Membrane cholesterol levels play an important factor in regulating cell function. Sarcolemmal cholesterol is concentrated in lipid rafts and caveolae, which are flask-shaped invaginations of the plasma membrane. The scaffolding protein caveolin permits the enrichment of cholesterol in caveolae, and caveolin interactions with numerous proteins regulate their function. The purpose of this study was to determine whether acute reductions in cardiomyocyte cholesterol levels alter subcellular protein kinase activation, intracellular Ca2+ and contractility.

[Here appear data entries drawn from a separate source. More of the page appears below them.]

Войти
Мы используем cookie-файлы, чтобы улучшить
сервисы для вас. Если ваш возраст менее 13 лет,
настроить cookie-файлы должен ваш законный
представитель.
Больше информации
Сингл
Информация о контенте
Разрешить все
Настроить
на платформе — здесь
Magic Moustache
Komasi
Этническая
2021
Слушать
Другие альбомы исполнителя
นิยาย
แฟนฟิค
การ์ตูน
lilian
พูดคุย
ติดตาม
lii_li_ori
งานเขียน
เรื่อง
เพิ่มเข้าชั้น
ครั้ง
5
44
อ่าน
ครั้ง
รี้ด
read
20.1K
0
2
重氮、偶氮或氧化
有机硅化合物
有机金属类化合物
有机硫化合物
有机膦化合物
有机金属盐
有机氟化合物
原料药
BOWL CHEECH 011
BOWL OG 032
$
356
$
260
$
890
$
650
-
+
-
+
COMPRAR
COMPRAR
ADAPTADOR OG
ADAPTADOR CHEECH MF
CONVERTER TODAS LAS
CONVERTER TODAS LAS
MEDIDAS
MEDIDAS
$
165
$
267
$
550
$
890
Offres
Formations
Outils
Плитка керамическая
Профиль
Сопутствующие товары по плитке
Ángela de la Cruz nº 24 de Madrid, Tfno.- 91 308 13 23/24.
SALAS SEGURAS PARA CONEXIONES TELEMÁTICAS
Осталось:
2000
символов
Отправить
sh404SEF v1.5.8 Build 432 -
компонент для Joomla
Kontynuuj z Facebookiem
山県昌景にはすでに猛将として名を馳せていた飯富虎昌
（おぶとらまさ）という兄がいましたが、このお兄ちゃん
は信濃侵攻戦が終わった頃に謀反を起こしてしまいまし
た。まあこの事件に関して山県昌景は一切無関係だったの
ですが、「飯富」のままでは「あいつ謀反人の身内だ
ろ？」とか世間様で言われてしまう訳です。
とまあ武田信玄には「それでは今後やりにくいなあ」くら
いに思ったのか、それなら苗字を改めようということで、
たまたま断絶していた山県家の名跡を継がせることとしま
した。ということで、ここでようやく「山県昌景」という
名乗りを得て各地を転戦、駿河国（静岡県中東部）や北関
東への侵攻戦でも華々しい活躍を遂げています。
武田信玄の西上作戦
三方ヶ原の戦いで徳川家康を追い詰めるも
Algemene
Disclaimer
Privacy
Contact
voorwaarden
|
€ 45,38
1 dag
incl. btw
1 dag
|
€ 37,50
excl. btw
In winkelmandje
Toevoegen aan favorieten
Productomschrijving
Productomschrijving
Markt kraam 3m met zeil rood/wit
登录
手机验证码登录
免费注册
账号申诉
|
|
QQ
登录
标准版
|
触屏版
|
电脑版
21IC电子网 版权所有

Methods: Ventricular myocytes, isolated from adult Sprague Dawley rats, were treated with the cholesterol reducing agent methyl-β-cyclodextrin (MβCD, 5 mM, 1 hr, room temperature). Total cellular cholesterol levels, caveolin-3 localization, subcellular, ERK and p38 mitogen activated protein kinase (MAPK) signaling, contractility, and [Ca2+]i were assessed. Results: Treatment with MβCD reduced cholesterol levels by ~45 and shifted caveolin-3 from cytoskeleton and triton-insoluble fractions to the triton-soluble fraction, and increased ERK isoform phosphorylation in cytoskeletal, cytosolic, triton-soluble and triton-insoluble membrane fractions without altering their subcellular distributions. In contrast the primary effect of MβCD was on p38 subcellular distribution of p38α with little effect on p38 phosphorylation. Cholesterol depletion increased cardiomyocyte twitch amplitude and the rates of shortening and relaxation in conjunction with increased diastolic and systolic [Ca2+]i. Conclusions: These results indicate that acute reductions in membrane cholesterol levels differentially modulate basal cardiomyocyte subcellular MAPK signaling, as well as increasing [Ca2+]i and contractility.

细胞膜胆固醇水平是调控细胞功能的重要因素。肌细胞膜胆固醇富集于脂筏（lipid rafts）与小窝（caveolae）——一类由细胞膜形成的烧瓶状内陷结构——之中。脚手架蛋白窖蛋白（caveolin）可促进小窝内胆固醇的富集，且窖蛋白与多种蛋白的相互作用能够调控这些蛋白的功能。本研究旨在探究心肌细胞胆固醇水平急性降低是否会改变亚细胞水平的蛋白激酶激活状态、细胞内钙离子浓度与心肌收缩功能。 方法：从成年斯普拉格-道利（Sprague Dawley）大鼠体内分离得到心室肌细胞，使用胆固醇降低剂甲基-β-环糊精（methyl-β-cyclodextrin，MβCD，5 mM，室温处理1小时）进行干预。随后检测细胞总胆固醇水平、窖蛋白-3（caveolin-3）的定位、亚细胞水平的细胞外调节蛋白激酶（ERK）与p38丝裂原活化蛋白激酶（mitogen activated protein kinase，MAPK）信号通路、心肌收缩功能以及细胞内钙离子浓度（[Ca²⁺]i）。 结果：MβCD处理可使细胞胆固醇水平降低约45%，并将窖蛋白-3从细胞骨架及曲拉通不溶性组分转移至曲拉通可溶性组分；同时可提升细胞骨架、胞质、曲拉通可溶性及曲拉通不溶性膜组分中ERK亚型的磷酸化水平，但未改变其亚细胞分布。与之相反，MβCD处理对p38的主要影响体现在p38α的亚细胞分布上，对p38的磷酸化水平影响微弱。胆固醇耗竭可提高心肌细胞的收缩幅度以及收缩与舒张速率，同时伴随舒张期与收缩期细胞内钙离子浓度的升高。 结论：本研究结果表明，细胞膜胆固醇水平急性降低可差异化调控心肌细胞基础状态下的亚细胞MAPK信号通路，同时提升细胞内钙离子浓度并增强心肌收缩功能。